Rookie general manager John Lynch wants to replicate the front-office success of Denver’s John Elway, his good friend who was in Santa Clara on Wednesday for the 49ers’ joint practice with the Broncos.

But here’s one thing Lynch can’t do: Speak from experience, as Elway can, about the culture that existed when the franchise he’s overseeing was winning multiple Super Bowls.

With that in mind, Lynch invited two experts on the subject to address the 49ers on Monday. Jerry Rice and Steve Young.

“Denver, every day, gets to look at John Elway,” Lynch said. “And he’s a big part of their history. So why not embrace that? It’s something we’re doing and we’re going to continue to do.”

Among other topics, Lynch said Rice and Young talked to the players about the unity that existed during their five-Super-Bowl glory days.

And he referenced their words when asked how he would respond if a current player decided to protest during the national anthem, as quarterback Colin Kaepernick, safety Eric Reid and linebacker Eli Harold did with the 49ers last year. Reid and Harold, who remain with the team, have said they will stand for the anthem this season.

The subject remains relevant because Seattle defensive end Michael Bennett sat during the national anthem last week in response to racial unrest that was sparked by white supremacists in Charlottesville, Va.

Lynch said he thought such protests could be “divisive” but he would “always be respectful” of players who took such a stance.

Rice and Young “talked about the 49er way,” Lynch said. “I’ve always thought it’s one of the great things about this league. I think it’s a great beacon for the rest of culture in terms of the way it should be. You strive for a common goal, and you have unity. I think this game brings people together.

“So I think, partially, when I see (national anthem protests), I think that’s divisive. I understand that guys see things and they’re not happy. And they have that right. I think we’ll always respect peoples’ rights. That doesn’t mean I believe that. I believe that this game that should actually be celebrated for what it is. I think it’s a tremendous unifier for our country and for the way things should be.”

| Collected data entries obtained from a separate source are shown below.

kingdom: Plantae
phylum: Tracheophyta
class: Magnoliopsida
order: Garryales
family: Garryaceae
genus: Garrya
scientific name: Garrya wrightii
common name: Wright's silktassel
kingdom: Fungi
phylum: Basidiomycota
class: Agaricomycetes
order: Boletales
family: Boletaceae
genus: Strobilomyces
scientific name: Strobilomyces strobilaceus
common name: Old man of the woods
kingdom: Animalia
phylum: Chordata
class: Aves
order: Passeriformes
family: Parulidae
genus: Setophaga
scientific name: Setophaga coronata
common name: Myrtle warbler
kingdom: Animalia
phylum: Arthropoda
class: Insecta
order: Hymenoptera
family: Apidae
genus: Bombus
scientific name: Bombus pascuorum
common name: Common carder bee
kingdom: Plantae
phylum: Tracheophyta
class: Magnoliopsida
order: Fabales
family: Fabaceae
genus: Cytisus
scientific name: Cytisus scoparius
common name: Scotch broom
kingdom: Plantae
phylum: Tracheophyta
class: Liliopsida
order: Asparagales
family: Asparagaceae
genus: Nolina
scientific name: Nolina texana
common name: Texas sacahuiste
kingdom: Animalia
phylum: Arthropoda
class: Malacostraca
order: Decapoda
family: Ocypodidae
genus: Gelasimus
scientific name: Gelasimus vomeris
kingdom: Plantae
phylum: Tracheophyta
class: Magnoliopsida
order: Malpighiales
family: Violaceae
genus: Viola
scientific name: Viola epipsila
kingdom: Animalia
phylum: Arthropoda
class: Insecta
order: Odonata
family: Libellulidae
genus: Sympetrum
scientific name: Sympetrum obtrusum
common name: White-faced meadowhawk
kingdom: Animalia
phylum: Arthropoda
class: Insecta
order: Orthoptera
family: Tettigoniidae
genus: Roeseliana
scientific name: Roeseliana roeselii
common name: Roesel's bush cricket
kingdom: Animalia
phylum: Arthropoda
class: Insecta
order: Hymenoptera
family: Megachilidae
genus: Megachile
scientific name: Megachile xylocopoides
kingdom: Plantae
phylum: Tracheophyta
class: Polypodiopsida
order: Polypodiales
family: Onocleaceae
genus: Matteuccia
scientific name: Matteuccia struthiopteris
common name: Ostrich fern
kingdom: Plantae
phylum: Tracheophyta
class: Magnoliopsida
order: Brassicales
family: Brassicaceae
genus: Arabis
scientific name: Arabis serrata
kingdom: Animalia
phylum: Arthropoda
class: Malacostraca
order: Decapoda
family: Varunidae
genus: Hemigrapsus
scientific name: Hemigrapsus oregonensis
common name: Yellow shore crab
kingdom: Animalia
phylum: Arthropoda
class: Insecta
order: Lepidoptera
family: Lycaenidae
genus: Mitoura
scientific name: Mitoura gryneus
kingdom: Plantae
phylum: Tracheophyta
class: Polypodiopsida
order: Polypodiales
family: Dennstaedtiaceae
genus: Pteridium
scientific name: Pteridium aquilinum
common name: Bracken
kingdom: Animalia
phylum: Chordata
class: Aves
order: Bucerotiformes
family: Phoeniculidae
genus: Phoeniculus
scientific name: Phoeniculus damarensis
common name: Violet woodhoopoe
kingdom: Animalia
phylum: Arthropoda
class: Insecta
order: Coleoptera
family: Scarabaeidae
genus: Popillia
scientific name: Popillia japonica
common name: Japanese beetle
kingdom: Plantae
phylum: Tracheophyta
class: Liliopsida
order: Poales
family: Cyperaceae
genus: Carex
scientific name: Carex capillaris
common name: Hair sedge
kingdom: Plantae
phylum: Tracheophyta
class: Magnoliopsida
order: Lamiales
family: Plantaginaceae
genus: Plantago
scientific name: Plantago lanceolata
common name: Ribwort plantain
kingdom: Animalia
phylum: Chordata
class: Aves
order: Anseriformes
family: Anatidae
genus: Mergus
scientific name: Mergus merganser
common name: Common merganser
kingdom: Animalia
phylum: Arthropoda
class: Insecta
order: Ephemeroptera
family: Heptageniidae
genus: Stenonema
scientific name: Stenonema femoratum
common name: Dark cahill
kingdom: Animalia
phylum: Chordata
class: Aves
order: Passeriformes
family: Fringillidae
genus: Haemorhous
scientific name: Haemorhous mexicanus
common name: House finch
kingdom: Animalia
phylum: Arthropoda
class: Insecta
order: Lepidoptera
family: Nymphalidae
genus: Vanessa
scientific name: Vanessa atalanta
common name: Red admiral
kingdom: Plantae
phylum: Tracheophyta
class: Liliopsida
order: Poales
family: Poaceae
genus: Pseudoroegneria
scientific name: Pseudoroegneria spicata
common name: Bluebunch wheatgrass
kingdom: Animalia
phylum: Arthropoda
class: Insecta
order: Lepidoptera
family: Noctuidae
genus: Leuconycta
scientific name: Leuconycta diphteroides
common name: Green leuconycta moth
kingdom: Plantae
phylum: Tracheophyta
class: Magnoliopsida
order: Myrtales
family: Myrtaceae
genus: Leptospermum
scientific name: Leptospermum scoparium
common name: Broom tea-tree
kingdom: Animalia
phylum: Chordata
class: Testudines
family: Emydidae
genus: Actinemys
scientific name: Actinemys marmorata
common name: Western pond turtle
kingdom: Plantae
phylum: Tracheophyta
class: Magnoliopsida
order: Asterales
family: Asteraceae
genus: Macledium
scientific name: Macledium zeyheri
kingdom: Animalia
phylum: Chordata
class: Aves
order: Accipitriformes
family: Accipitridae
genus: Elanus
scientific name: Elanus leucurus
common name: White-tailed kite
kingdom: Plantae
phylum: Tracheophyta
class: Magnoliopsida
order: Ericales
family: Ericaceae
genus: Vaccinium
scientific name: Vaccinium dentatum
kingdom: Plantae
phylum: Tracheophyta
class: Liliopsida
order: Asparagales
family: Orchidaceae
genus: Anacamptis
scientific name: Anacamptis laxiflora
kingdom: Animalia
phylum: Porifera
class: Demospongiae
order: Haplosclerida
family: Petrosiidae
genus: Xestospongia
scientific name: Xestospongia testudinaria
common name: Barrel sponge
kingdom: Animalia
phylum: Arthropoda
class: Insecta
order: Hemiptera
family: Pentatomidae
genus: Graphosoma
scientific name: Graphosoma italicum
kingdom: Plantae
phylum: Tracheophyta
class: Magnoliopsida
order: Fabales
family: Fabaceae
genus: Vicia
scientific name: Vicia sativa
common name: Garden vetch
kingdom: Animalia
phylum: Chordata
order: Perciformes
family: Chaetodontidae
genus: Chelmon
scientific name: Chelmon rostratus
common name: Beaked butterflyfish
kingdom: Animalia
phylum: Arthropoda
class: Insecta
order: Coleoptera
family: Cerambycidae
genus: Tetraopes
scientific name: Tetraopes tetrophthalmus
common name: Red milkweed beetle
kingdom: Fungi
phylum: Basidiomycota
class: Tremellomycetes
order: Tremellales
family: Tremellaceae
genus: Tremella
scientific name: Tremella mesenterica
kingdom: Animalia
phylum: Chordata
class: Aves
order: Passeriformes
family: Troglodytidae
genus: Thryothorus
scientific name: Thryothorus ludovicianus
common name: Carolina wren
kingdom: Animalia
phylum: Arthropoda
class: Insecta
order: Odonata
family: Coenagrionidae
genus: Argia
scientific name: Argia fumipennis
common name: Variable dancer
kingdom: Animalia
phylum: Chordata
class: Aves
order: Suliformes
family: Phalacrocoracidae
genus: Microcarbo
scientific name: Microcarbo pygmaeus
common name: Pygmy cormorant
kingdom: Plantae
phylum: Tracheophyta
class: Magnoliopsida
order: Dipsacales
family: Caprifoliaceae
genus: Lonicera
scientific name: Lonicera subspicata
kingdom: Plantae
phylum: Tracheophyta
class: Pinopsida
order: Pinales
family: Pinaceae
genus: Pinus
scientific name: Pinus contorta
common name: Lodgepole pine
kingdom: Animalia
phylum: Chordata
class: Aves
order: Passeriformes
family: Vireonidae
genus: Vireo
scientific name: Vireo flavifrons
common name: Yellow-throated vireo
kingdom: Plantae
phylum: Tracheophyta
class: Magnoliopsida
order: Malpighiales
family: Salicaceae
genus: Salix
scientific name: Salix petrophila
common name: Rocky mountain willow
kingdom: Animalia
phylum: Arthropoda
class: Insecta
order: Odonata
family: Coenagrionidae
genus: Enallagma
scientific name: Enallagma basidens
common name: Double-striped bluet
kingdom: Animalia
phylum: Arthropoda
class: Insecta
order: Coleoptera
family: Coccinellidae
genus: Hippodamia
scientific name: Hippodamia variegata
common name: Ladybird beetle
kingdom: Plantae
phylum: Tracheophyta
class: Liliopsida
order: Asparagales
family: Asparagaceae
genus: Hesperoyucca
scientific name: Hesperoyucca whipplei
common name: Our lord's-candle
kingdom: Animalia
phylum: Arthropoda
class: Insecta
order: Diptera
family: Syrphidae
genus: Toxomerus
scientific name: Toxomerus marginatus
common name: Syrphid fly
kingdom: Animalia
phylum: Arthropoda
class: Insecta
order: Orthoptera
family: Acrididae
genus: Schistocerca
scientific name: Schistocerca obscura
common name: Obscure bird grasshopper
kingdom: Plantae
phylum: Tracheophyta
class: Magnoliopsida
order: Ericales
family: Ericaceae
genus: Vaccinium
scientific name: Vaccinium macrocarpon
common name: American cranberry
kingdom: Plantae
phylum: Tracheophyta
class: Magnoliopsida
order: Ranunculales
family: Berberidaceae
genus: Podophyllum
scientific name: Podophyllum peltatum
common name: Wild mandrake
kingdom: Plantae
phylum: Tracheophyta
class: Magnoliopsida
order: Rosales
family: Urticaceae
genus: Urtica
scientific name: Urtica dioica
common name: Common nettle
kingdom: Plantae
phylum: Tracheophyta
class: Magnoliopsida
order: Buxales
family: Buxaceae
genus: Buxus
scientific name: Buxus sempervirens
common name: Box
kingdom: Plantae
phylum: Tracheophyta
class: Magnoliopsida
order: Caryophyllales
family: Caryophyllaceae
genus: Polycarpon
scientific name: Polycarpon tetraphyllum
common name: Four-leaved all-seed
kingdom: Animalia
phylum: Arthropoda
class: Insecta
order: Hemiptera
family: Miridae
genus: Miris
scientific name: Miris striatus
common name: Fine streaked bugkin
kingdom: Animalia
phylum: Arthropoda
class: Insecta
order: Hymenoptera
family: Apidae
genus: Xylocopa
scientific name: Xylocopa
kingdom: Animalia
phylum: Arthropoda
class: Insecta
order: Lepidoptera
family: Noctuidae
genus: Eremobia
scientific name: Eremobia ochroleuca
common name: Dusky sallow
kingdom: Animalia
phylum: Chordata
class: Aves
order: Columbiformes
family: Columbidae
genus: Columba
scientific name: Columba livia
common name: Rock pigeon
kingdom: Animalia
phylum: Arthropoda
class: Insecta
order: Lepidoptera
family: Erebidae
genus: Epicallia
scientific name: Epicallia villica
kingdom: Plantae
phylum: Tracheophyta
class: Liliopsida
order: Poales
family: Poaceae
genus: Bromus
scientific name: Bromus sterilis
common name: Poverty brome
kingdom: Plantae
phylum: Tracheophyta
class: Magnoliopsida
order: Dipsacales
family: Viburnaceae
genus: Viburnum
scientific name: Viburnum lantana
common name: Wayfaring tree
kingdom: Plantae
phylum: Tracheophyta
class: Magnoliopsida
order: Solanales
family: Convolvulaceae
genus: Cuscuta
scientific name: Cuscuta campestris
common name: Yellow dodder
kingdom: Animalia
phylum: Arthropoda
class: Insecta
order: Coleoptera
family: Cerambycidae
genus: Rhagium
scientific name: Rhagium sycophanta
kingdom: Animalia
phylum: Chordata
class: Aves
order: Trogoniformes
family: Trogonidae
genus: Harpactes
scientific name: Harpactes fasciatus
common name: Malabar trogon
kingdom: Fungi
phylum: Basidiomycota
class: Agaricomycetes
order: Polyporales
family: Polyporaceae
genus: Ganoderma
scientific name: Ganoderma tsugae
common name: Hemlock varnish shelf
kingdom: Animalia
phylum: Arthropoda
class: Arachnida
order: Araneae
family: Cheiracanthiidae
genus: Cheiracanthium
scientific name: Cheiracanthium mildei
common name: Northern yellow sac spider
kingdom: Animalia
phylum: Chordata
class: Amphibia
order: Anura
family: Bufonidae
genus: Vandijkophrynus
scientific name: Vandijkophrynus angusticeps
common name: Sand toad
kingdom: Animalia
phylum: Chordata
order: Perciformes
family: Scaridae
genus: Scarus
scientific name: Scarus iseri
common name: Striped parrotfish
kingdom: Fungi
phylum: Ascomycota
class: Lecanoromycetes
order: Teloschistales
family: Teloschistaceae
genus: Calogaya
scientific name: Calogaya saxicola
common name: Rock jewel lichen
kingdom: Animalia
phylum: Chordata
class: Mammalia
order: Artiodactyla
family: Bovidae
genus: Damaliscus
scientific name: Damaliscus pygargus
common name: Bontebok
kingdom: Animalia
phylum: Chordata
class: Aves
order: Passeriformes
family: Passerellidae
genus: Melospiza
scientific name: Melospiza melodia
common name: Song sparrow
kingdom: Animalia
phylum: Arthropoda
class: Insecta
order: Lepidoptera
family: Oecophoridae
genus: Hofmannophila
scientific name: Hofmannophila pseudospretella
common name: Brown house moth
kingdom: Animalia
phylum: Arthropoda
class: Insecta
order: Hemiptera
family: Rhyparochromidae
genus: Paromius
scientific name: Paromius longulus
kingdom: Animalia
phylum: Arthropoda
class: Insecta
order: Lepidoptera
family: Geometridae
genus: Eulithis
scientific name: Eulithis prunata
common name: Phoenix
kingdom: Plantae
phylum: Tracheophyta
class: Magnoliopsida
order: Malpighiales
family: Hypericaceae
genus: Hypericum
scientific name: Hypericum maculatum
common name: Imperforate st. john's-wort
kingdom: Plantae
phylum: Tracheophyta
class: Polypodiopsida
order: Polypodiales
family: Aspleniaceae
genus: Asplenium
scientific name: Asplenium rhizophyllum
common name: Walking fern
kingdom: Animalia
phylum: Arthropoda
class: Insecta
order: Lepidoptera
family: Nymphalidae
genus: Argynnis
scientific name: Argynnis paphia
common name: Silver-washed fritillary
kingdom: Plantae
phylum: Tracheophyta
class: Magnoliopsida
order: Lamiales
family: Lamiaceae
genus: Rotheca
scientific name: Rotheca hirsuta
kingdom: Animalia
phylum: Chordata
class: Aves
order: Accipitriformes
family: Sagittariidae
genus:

The 49ers, of course, didn’t sign Kaepernick after he opted out of the last season of his contract and he remains unsigned, with his protest last year certainly playing a role in his unemployment.

In February, when the 49ers were weighing their QB options, Lynch was asked if Kaepernick’s protest would be a factor in the team’s decision-making.

“It will be a football decision,” Lynch said. “But I think there are different layers to that. I think everything will be included in the decision. I’m not talking specifically about his stance, though. When you have a quarterback, the great ones are leaders of men. All those things will be taken into account.”

Instead of Kaepernick, the 49ers signed Brian Hoyer, 31, and Lynch has been pleasantly surprised by the journeyman’s offseason performance. Hoyer has played for six teams in his nine-year career, but he’s thrown 25 touchdowns and seven interceptions the past two seasons while posting a 93.7 passer rating.

On Wednesday, Hoyer continued his impressive training camp by unofficially completing 14 of 20 passes against the Broncos, who ranked fourth in team defense in 2016.

“We’ve said from the beginning, we want a franchise quarterback around here,” Lynch said. “And a lot of people are making assumptions as to what Brian’s role is. Is he a bridge — is he all those things? Our response to Brian and to everybody is he’s got the first crack at being that guy. I love the way he’s embracing that opportunity each and every day … I think he’s probably exceeded my expectations for how I thought he could play.”

The 49ers and Broncos will have their final joint practice before their preseason game Saturday night at Levi’s Stadium. Their extended get-together could also result in a trade prior to the regular season. Lynch acknowledged he’d already had such talks with Elway.

“This is a great opportunity to do that,” Lynch said. “So we did have some of those discussions … We get a chance for three days to look at some people we might be interested in. So you’re always doing that. I think they’re doing that as well. That’s another productive thing out of this week.”